§ **Task to carry out**
In the guest post below about running a phone sex business, how many hours did the author work on the live party line?

━━━━━ Source excerpt ━━━━━

Tuesday, January 7, 2014

Sweet Talkers: How Phone Sex Changed One Author’s Writing


Guest post by Kathleen K.

I ran a phone sex business for a year and that means I interviewed then trained operators, ran the payroll, wrote sex-talk skills-building bulletins, and I worked over a thousand hours on the live party line.  There’s no debate it is the cleanest form of direct sexual commerce.  Phone sex is disembodied, you aren’t YOU but there are real people involved.  Tele-erotic performance is sex radio in that you can be a personality, a familiar presence, for faceless listeners.  I’ve faithfully recreated the sense of abandon and camaraderie in Sweet Talkers (Words from the Mouth of a Pay-to-Say Girl).  Today, I want to explain how that experience shaped my choice to produce erotic-sexotic books.

━━━━━ Recorded information ━━━━━

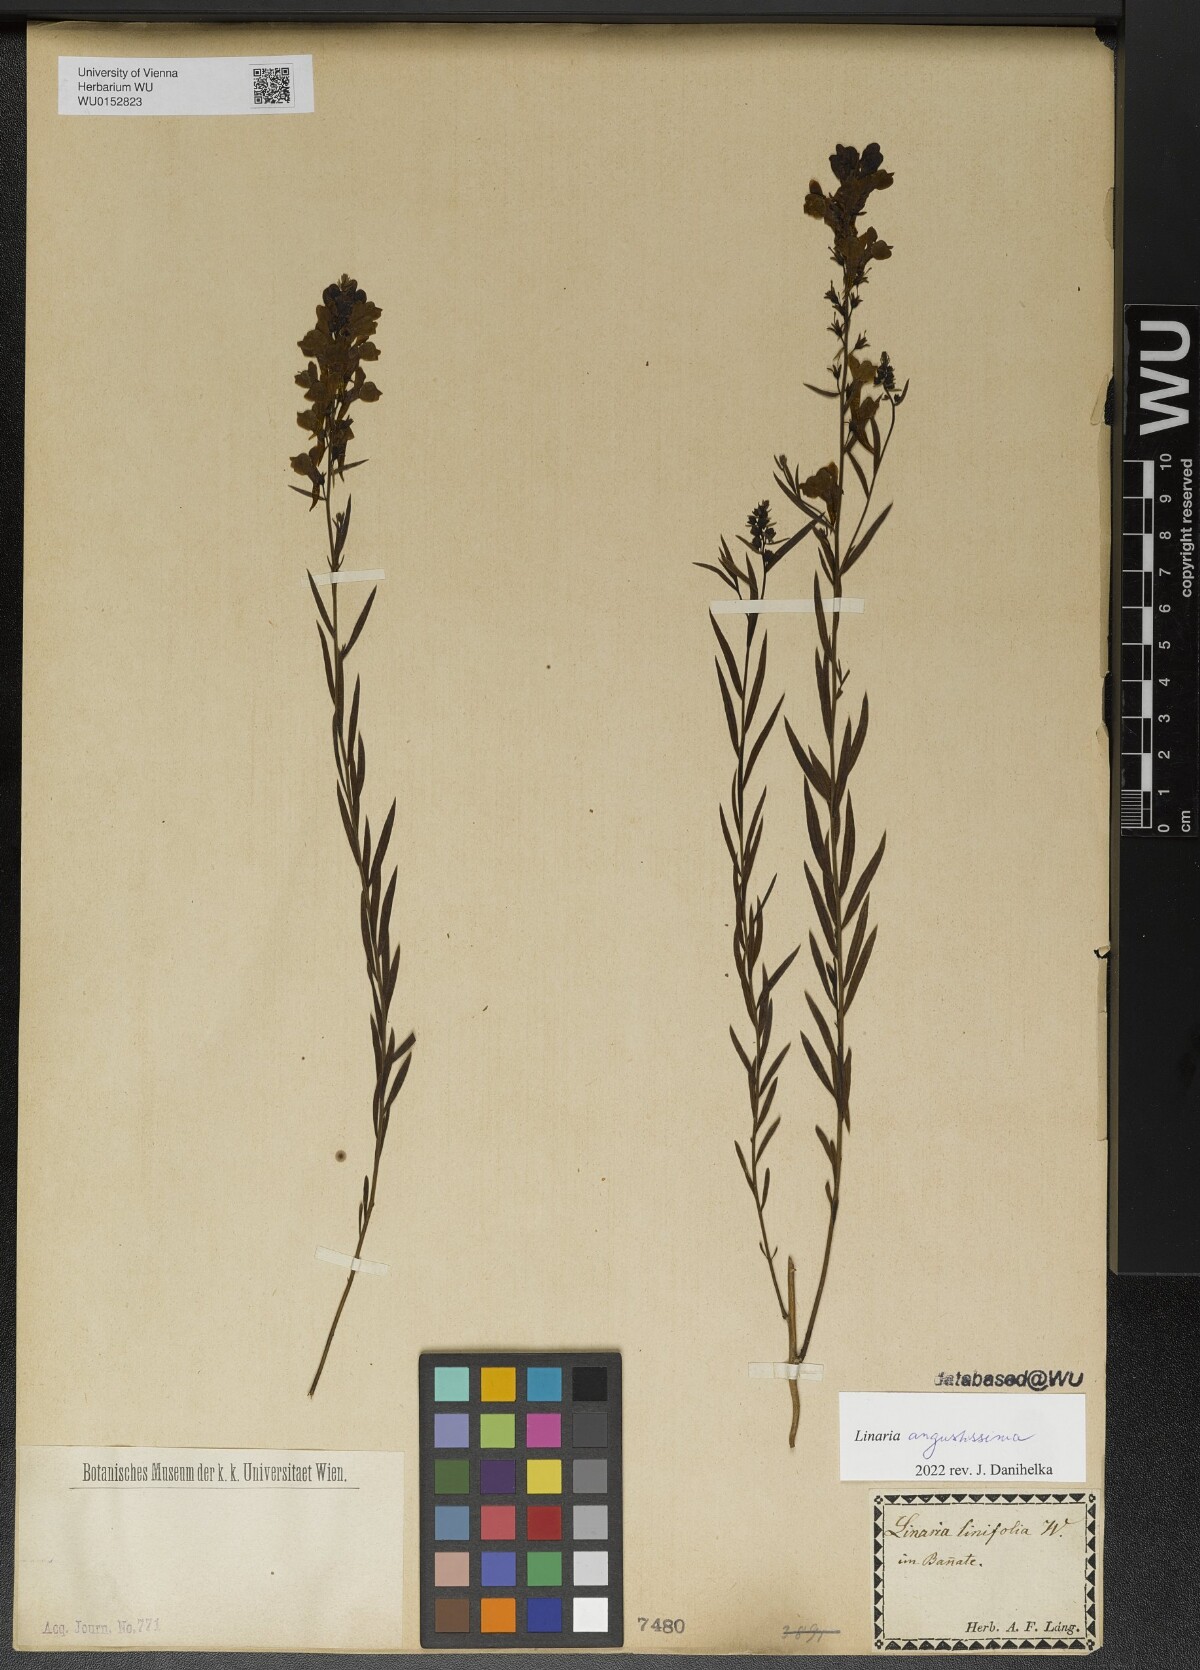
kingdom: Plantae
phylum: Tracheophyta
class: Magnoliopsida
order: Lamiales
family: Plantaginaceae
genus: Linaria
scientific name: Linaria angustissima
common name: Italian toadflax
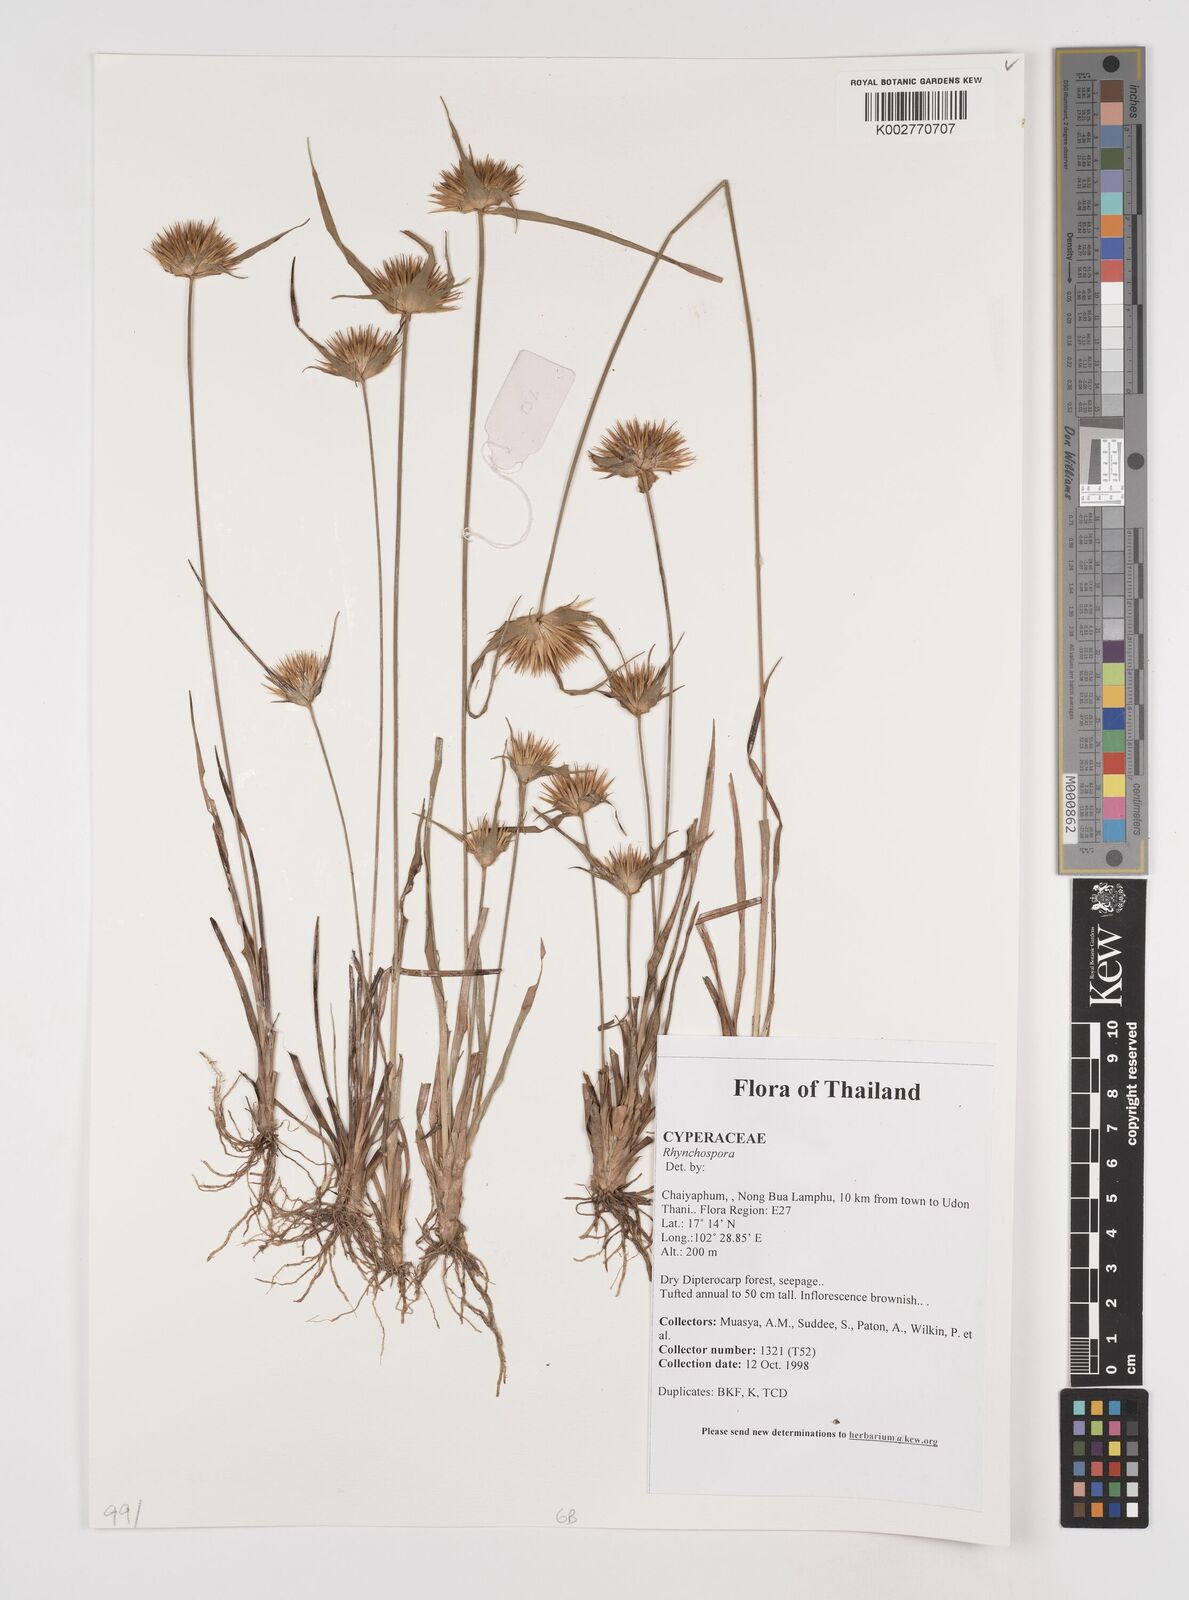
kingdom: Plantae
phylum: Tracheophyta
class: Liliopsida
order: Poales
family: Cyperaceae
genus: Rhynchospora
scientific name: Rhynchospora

━━━━━

§ **Exercise result**
Over a thousand hours.